╭─ PROVIDED INFORMATION
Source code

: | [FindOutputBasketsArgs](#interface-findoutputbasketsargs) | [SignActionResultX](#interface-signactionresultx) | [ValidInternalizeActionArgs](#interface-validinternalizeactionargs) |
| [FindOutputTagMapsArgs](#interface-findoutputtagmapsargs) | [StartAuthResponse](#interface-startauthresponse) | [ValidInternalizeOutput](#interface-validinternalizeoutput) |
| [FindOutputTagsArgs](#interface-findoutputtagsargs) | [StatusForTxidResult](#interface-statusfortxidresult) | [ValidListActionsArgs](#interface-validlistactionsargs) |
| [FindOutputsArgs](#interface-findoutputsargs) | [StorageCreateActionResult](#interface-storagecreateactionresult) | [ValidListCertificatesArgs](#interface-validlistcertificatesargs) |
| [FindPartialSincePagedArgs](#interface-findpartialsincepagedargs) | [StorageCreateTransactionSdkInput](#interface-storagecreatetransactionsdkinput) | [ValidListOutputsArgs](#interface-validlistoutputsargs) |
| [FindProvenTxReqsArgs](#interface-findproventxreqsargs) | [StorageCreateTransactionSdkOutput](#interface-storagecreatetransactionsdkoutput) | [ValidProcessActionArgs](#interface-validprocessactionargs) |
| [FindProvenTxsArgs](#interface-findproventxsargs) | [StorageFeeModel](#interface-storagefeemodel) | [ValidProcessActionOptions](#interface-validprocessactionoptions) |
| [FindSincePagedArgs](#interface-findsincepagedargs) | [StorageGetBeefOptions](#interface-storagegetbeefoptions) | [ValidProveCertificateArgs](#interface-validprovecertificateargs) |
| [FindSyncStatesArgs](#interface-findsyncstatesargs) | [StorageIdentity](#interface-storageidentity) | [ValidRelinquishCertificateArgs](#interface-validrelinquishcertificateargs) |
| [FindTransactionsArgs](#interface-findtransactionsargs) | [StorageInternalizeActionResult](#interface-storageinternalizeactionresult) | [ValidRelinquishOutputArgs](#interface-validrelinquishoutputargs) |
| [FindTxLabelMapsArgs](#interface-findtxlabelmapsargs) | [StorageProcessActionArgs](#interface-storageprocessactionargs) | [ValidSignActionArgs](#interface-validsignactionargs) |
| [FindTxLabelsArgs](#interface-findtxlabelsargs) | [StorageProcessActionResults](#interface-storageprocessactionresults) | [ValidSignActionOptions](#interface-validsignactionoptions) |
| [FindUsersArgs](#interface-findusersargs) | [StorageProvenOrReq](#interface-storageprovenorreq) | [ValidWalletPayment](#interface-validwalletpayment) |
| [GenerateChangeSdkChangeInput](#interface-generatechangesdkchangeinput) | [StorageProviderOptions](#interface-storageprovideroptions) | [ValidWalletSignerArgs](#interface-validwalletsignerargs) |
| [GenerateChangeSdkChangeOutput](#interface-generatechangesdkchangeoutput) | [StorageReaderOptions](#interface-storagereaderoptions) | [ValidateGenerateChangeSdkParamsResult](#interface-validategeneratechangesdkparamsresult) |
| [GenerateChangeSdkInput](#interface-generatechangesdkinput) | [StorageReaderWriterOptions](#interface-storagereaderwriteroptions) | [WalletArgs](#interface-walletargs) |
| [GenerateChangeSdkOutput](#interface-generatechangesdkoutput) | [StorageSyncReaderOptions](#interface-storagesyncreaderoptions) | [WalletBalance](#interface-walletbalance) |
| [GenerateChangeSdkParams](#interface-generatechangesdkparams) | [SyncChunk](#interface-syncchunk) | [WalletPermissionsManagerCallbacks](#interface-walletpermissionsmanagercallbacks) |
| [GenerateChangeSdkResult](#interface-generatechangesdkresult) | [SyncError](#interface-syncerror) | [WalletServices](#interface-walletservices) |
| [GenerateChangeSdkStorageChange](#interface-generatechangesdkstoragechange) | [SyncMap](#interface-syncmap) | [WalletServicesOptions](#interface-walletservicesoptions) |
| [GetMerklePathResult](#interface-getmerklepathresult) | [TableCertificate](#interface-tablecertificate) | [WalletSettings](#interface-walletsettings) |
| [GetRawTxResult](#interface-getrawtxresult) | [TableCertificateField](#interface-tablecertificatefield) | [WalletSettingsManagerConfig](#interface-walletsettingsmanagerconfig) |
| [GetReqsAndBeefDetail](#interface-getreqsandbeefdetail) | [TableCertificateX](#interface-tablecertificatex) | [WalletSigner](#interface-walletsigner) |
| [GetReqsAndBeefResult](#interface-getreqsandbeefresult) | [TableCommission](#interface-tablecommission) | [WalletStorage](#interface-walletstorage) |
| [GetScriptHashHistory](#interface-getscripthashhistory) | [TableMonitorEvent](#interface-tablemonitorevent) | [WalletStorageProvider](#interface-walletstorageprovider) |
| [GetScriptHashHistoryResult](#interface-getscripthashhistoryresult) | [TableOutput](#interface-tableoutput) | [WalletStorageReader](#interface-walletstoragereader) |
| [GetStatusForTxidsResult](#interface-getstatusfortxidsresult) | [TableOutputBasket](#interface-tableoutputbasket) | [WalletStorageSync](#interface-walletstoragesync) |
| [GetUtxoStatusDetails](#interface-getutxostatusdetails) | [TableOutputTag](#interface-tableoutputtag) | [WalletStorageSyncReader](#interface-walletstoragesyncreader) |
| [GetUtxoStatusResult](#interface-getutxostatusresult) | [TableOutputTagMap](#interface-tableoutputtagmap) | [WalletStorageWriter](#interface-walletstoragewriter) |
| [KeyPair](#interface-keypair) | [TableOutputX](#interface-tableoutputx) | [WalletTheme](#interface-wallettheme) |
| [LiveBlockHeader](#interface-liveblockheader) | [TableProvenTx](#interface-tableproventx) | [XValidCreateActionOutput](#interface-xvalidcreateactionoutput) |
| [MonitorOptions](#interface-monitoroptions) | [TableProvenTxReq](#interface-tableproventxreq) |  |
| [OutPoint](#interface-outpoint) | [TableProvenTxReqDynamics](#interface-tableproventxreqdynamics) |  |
╰─
How many lines of the data above contain the string "StatusForTxidResult"? Reply with the number alone.

1